++++ Supplied entries ++++

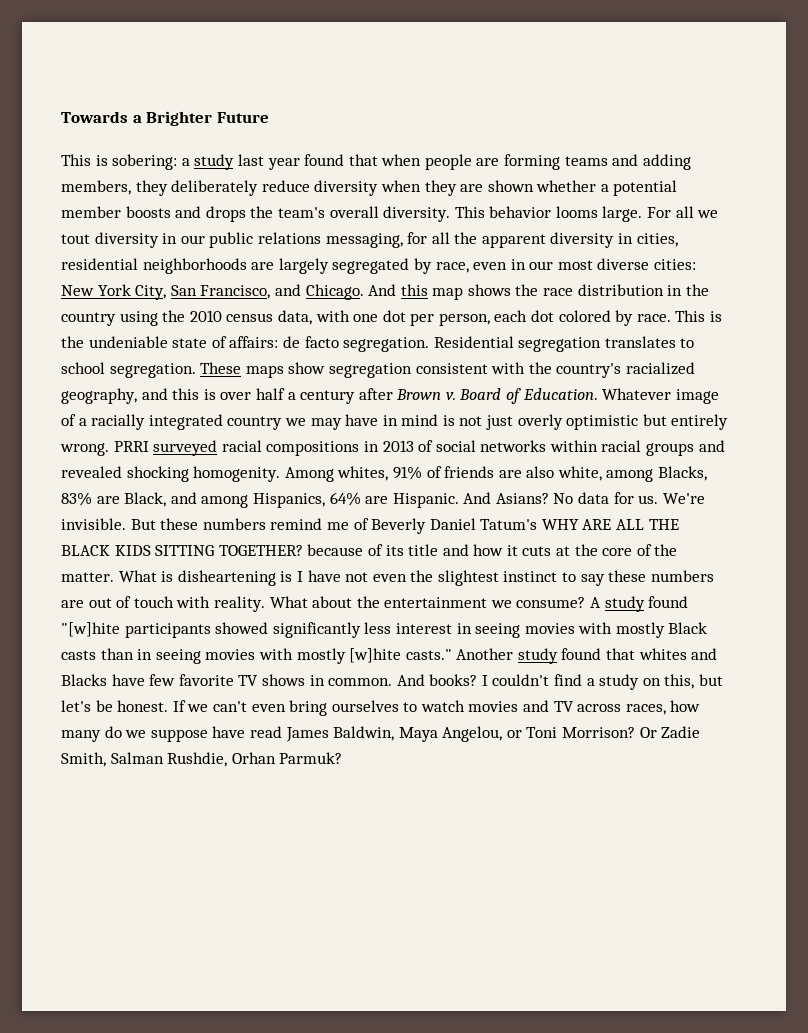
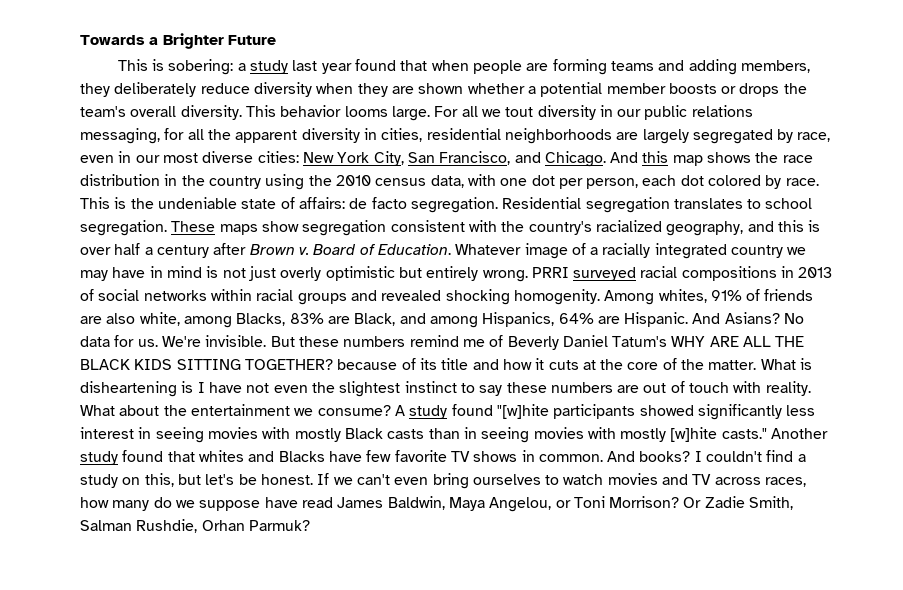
[175,206,202,218] and -> [721,86,737,94] or

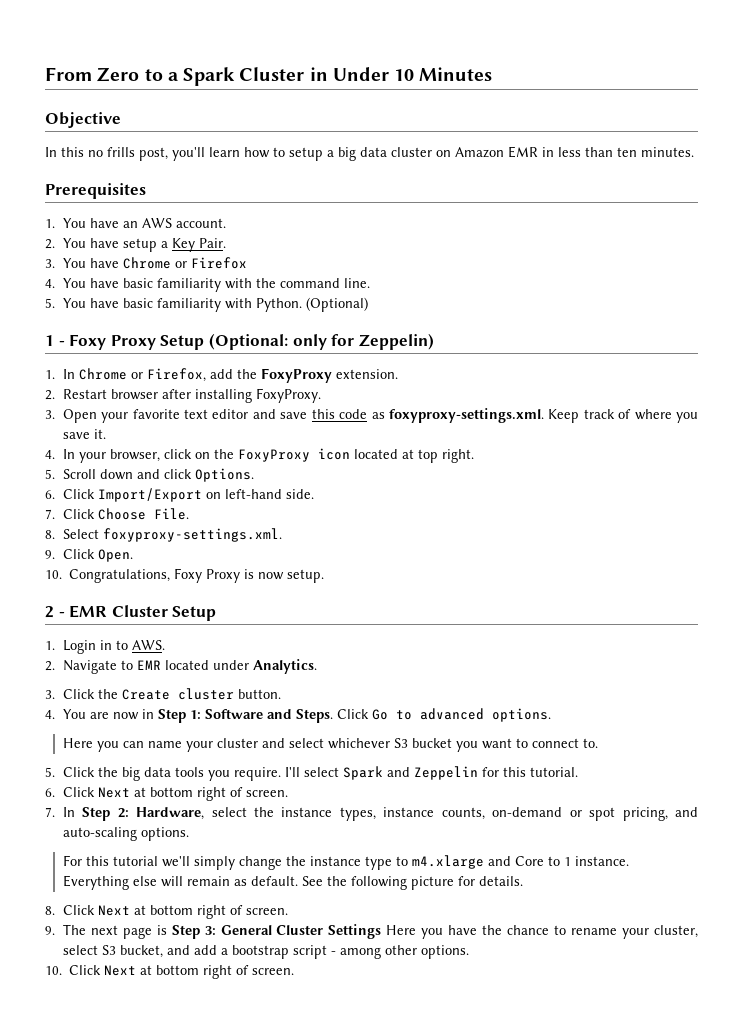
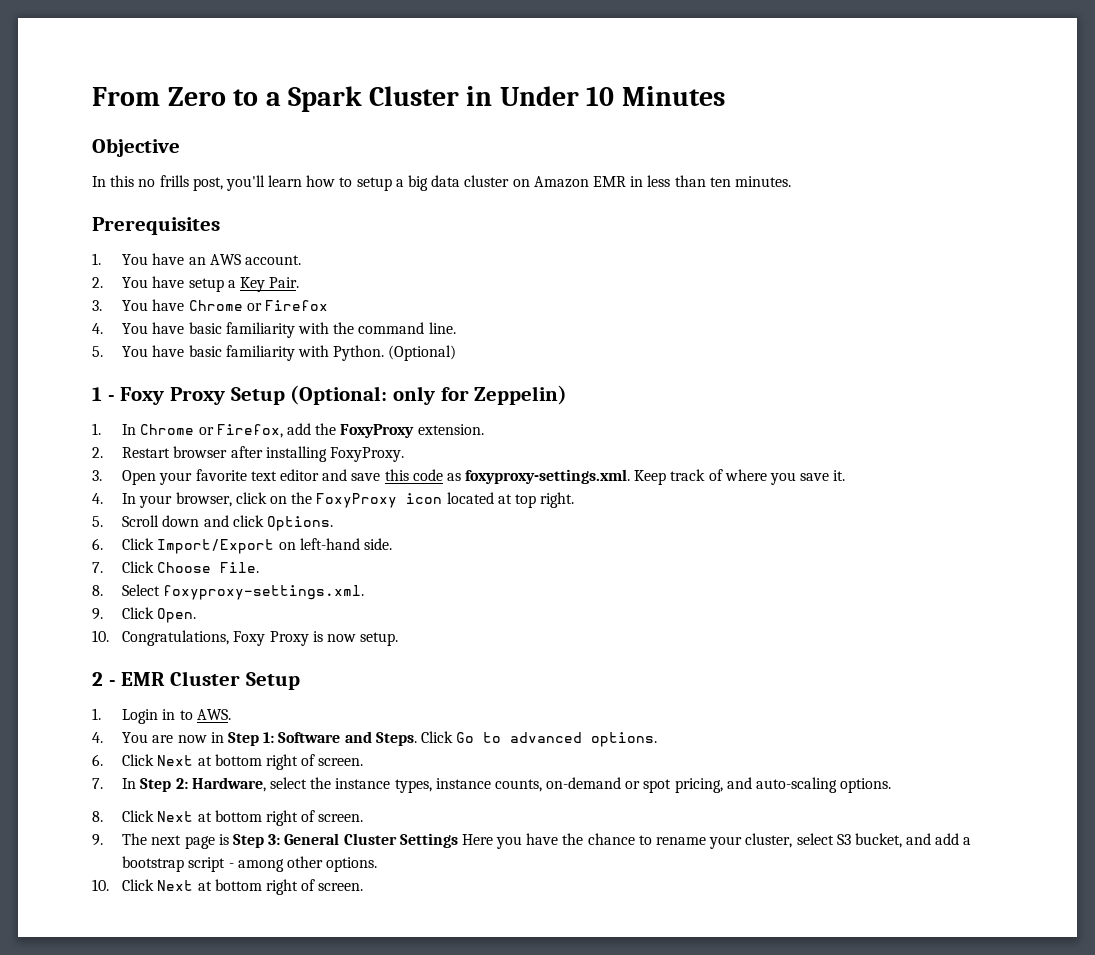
[45,659,317,674] [45,688,281,700] // 2. Navigate to EMR located under Analytics. // 3. Click the Create cluster button. -> (231, 714) none
[62,738,598,752] [45,766,578,781] // Here you can name your cluster and select whichever S3 bucket you want to connect to. // 5. Click the big data tools you require. I'll select Spark and Zeppelin for this tutorial. -> (658, 739) none
[62,855,629,870] [62,875,523,890] // For this tutorial we'll simply change the instance type to m4.xlarge and Core to 1 instance. Everything else will remain as default. See the following picture for details. -> (892, 785) none

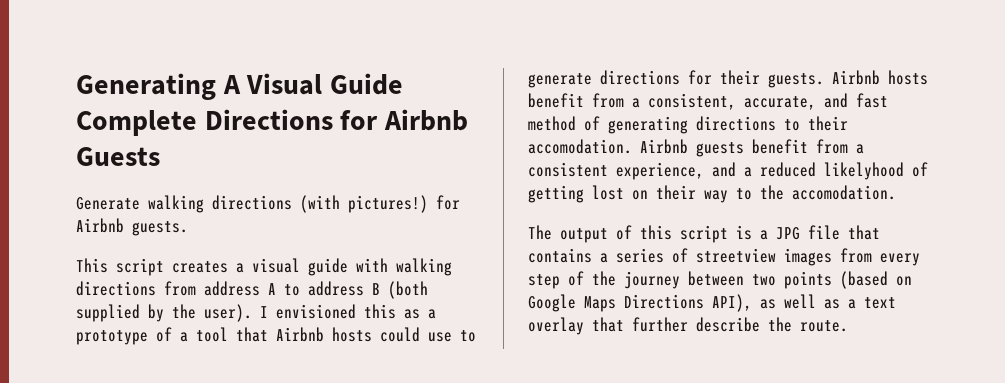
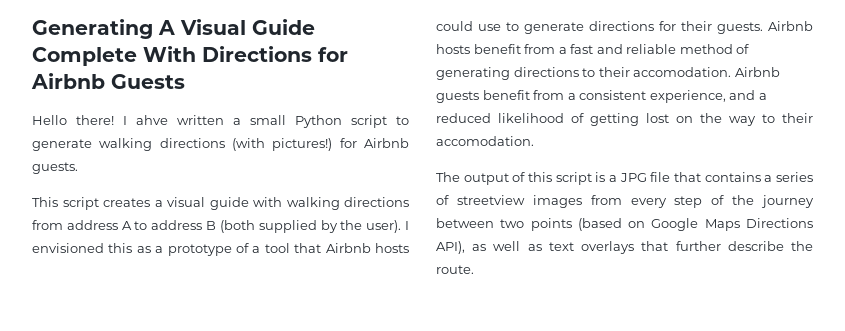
(197, 123) none -> [143,46,196,62] With
[76,197,140,210] Generate -> [32,115,409,128] [32,139,92,151] Hello there! I ahve written a small Python script to generate
[648,93,888,110] consistent, accurate, and fast -> [570,44,677,54] fast and reliable
[824,162,904,180] likelyhood -> [498,113,564,123] likelihood
[656,185,696,200] their -> [700,113,722,123] the
[760,185,784,200] the -> [782,113,813,123] their
[848,297,896,309] [528,317,584,335] a text overlay -> [548,241,635,254] text overlays

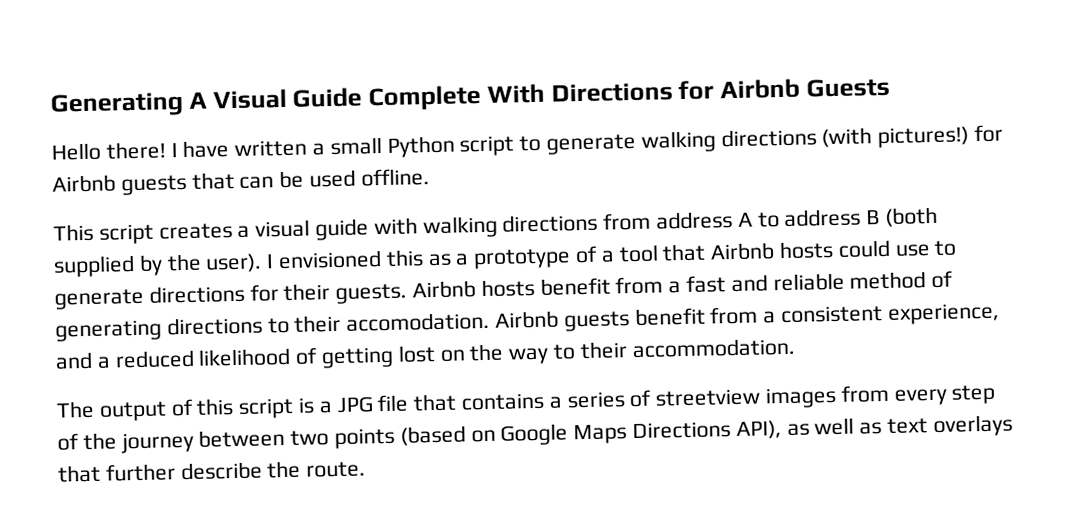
[136,115,168,125] ahve -> [182,140,230,159] have
[32,162,78,174] guests. -> [120,168,430,196] guests that can be used offline.
[436,136,534,146] accomodation. -> [631,337,795,359] accommodation.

++++

**Request**
Output all the records above again exactly, with the pictures dropped.

**Solution below**
[175,206,202,218] and -> [721,86,737,94] or

[45,659,317,674] [45,688,281,700] // 2. Navigate to EMR located under Analytics. // 3. Click the Create cluster button. -> (231, 714) none
[62,738,598,752] [45,766,578,781] // Here you can name your cluster and select whichever S3 bucket you want to connect to. // 5. Click the big data tools you require. I'll select Spark and Zeppelin for this tutorial. -> (658, 739) none
[62,855,629,870] [62,875,523,890] // For this tutorial we'll simply change the instance type to m4.xlarge and Core to 1 instance. Everything else will remain as default. See the following picture for details. -> (892, 785) none

(197, 123) none -> [143,46,196,62] With
[76,197,140,210] Generate -> [32,115,409,128] [32,139,92,151] Hello there! I ahve written a small Python script to generate
[648,93,888,110] consistent, accurate, and fast -> [570,44,677,54] fast and reliable
[824,162,904,180] likelyhood -> [498,113,564,123] likelihood
[656,185,696,200] their -> [700,113,722,123] the
[760,185,784,200] the -> [782,113,813,123] their
[848,297,896,309] [528,317,584,335] a text overlay -> [548,241,635,254] text overlays

[136,115,168,125] ahve -> [182,140,230,159] have
[32,162,78,174] guests. -> [120,168,430,196] guests that can be used offline.
[436,136,534,146] accomodation. -> [631,337,795,359] accommodation.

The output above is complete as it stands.